◆ **WHAT YOU NEED TO DO**
Translate this sentence from the sermon on 1 Corinthians 7:29-31 into Spanish: "People have tried to calculate how a typical lifetime is spent."

◆ **TEXT SECTION**
“The Time Is Short”
(1 Corinthians 7:29-31 – Epiphany 3 – January 21, 2018)
1 Corinthians 7:29-31 – But this I say, brethren, the time is short, so that from now on even those who have wives should be as though they had none, those who weep as though they did not weep, those who rejoice as though they did not rejoice, those who buy as though they did not possess, and those who use this world as not misusing it. For the form of this world is passing away.
Dear Redeemed in Jesus Christ:
People have tried to calculate how a typical lifetime is spent. According to one source, a typical 70 year-old American may spend 23 years sleeping, 16 years working, 8 years watching TV, 6 years eating, 6 years traveling, 4 ½ years in leisure, 4 years with illness, 2 years dressing, and ½ year in religious activity. Another survey found an average American spending 6 months sitting at stoplights, 8 months opening junk mail, 1 year looking for lost things, 2 years unsuccessfully returning phone calls, 4 years doing housework, and 5 years waiting in lines.

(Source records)
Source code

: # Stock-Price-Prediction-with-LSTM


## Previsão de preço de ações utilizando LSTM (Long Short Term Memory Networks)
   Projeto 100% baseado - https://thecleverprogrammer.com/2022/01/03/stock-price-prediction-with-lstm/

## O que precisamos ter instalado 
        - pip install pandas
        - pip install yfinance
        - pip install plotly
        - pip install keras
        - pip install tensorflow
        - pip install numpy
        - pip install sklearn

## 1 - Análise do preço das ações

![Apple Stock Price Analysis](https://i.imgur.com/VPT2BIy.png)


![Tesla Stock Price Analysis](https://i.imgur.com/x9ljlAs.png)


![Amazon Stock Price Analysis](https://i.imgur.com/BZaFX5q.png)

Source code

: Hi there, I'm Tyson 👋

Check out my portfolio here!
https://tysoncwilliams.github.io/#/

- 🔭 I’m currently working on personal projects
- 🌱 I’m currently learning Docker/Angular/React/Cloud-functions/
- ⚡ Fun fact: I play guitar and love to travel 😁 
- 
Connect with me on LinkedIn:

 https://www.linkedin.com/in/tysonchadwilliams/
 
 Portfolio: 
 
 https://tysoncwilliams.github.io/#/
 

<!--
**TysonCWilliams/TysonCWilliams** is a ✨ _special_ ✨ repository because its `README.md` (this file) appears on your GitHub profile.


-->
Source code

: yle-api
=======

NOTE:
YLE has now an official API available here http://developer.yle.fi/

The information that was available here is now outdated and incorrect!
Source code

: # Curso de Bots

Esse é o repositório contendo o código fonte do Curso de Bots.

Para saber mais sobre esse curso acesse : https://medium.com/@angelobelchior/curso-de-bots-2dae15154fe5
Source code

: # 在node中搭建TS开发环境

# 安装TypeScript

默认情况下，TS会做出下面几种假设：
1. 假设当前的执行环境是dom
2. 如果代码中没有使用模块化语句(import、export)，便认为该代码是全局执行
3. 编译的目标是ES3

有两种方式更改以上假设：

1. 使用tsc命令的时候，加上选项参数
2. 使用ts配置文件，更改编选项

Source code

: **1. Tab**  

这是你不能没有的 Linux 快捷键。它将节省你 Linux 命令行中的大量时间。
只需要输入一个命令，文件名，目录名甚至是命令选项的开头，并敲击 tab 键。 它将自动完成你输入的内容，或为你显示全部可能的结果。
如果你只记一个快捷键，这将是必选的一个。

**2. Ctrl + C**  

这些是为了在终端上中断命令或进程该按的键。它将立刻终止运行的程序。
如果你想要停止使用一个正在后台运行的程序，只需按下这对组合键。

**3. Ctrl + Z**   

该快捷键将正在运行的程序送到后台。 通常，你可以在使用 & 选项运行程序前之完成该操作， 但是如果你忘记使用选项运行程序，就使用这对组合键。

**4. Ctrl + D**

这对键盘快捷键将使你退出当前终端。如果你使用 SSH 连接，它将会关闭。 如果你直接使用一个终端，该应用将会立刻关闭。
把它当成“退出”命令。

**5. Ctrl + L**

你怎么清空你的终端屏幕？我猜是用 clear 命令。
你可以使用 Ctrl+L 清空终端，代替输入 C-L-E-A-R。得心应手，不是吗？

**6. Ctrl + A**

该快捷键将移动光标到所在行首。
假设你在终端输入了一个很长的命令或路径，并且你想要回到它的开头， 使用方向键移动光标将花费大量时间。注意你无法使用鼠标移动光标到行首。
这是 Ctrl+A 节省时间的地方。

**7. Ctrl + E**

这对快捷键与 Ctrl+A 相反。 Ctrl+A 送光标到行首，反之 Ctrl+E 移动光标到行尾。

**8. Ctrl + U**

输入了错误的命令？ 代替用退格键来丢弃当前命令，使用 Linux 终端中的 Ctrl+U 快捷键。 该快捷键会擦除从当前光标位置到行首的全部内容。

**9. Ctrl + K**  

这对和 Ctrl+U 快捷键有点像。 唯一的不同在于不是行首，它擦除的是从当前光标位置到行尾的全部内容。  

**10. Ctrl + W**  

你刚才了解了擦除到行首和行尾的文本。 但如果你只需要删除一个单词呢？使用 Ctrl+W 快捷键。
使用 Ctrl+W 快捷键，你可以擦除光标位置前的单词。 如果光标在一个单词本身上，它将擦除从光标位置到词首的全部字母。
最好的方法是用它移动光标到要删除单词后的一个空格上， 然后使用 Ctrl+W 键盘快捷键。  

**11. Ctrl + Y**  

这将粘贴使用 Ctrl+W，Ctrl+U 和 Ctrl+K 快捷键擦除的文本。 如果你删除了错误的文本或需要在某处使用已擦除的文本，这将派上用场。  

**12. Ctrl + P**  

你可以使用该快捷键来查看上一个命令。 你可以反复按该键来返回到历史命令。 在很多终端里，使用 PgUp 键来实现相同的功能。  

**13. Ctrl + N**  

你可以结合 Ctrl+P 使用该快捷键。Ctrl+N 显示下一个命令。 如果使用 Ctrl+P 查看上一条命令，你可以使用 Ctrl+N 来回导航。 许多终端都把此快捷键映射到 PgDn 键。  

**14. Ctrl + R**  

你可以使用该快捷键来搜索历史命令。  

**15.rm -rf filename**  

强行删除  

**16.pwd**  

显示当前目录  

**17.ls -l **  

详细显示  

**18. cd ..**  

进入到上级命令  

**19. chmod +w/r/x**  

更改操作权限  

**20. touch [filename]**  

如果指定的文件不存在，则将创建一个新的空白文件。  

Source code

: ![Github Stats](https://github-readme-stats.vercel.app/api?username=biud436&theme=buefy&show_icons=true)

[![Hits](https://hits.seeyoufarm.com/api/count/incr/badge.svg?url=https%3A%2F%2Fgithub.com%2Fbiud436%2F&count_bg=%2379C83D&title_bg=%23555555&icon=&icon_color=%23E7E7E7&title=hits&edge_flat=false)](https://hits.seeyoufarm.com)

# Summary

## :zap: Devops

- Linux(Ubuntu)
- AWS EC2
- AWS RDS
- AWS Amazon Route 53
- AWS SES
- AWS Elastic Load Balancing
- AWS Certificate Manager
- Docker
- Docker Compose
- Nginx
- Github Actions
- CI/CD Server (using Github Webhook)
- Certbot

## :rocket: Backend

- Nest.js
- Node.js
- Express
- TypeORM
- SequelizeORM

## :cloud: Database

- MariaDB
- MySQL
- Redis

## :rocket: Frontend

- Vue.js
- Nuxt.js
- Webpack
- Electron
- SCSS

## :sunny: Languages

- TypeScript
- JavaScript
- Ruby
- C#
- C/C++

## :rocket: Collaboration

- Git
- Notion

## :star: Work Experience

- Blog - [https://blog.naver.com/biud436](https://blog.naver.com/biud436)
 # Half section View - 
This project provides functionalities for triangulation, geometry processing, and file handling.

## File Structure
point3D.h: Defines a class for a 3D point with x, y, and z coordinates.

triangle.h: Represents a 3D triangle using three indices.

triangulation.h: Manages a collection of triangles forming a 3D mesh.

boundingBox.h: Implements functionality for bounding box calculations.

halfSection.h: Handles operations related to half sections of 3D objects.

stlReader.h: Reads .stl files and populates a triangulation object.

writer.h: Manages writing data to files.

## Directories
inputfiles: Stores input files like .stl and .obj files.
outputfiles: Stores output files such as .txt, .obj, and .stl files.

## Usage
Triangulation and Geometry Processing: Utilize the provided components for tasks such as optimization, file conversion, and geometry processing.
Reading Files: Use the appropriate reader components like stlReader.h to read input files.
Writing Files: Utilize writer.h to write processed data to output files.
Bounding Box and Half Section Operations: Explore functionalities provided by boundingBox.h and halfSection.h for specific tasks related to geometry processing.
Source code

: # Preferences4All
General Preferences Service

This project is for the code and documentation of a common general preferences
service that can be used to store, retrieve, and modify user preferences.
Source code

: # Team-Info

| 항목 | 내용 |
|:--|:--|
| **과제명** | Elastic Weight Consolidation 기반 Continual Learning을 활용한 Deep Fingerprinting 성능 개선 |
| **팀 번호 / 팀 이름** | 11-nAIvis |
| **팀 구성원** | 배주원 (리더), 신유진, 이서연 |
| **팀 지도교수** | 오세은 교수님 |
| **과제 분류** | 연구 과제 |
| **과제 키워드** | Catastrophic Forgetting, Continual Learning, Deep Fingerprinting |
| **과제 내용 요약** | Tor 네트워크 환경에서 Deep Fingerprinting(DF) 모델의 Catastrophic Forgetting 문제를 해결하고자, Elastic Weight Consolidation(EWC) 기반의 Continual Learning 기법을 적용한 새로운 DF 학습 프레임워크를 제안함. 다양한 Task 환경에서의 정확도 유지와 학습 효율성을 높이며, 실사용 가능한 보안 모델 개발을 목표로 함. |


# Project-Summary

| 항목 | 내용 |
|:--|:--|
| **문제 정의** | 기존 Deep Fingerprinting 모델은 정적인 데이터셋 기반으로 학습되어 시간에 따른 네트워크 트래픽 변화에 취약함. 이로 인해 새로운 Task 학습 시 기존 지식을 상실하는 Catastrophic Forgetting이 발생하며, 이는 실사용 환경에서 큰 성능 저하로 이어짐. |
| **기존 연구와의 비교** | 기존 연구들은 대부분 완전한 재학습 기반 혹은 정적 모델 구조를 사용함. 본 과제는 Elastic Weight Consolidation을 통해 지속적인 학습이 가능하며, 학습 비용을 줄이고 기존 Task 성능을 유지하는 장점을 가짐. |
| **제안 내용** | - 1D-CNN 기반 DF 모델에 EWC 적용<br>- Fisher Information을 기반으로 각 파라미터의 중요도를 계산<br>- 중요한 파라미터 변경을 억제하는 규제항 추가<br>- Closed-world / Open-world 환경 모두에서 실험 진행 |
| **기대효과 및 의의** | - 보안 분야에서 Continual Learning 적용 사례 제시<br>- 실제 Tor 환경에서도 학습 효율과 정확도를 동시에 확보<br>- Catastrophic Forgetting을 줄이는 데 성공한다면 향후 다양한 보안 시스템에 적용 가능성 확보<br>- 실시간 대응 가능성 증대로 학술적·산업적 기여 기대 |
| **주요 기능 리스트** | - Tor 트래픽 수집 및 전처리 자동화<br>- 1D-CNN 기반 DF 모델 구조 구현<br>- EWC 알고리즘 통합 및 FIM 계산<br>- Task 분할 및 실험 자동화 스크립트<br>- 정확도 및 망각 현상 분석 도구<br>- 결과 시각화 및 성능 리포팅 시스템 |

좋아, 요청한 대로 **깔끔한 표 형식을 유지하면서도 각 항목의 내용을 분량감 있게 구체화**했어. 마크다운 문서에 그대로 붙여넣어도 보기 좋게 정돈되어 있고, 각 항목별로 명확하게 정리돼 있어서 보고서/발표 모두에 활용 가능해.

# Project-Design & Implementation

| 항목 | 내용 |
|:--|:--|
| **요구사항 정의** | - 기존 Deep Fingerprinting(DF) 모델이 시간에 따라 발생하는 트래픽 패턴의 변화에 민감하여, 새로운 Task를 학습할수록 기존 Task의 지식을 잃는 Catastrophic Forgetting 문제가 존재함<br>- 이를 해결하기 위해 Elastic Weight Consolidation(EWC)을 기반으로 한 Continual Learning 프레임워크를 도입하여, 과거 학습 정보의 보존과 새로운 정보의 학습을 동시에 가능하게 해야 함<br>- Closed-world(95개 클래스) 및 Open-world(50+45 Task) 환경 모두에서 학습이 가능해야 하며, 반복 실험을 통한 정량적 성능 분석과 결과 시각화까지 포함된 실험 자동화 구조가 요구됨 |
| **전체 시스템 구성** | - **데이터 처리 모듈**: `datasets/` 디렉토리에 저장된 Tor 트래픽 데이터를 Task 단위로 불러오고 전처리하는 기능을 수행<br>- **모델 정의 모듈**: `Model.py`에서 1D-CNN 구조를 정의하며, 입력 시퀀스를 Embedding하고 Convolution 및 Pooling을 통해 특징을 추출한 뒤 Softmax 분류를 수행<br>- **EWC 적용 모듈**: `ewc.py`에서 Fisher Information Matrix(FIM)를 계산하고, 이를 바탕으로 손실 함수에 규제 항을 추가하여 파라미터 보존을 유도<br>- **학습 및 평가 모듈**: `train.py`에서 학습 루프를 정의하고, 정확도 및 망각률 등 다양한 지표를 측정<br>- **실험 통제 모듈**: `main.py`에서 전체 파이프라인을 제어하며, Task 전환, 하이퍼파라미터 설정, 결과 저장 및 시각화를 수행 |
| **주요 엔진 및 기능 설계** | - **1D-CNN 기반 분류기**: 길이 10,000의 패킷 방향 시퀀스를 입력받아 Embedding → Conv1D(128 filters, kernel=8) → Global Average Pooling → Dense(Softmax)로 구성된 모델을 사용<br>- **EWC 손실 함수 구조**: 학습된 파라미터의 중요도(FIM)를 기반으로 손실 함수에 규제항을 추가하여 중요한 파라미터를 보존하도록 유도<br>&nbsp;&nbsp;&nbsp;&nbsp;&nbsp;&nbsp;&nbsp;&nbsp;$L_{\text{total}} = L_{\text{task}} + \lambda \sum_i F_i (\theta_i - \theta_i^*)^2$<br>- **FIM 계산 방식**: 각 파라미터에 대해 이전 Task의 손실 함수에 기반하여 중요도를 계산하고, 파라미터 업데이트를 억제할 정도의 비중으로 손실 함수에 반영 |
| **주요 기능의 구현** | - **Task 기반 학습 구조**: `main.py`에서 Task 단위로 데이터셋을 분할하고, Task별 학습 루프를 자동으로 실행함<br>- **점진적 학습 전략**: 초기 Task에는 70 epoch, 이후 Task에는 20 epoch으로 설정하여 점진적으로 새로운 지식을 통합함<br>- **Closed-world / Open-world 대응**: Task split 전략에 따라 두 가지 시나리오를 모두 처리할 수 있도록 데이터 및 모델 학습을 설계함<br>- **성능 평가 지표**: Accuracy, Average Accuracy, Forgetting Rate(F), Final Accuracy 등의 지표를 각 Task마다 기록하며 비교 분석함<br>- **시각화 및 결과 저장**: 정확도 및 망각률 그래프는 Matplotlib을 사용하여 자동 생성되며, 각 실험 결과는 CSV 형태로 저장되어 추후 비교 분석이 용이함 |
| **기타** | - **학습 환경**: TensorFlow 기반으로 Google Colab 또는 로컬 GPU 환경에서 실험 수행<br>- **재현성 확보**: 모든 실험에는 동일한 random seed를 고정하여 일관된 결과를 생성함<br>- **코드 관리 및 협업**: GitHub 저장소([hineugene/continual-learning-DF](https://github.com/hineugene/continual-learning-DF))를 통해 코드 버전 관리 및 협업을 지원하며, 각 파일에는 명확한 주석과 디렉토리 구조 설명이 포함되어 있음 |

◆ **ANSWER TO THIS TASK**
La gente ha intentado calcular cómo se emplea una vida típica.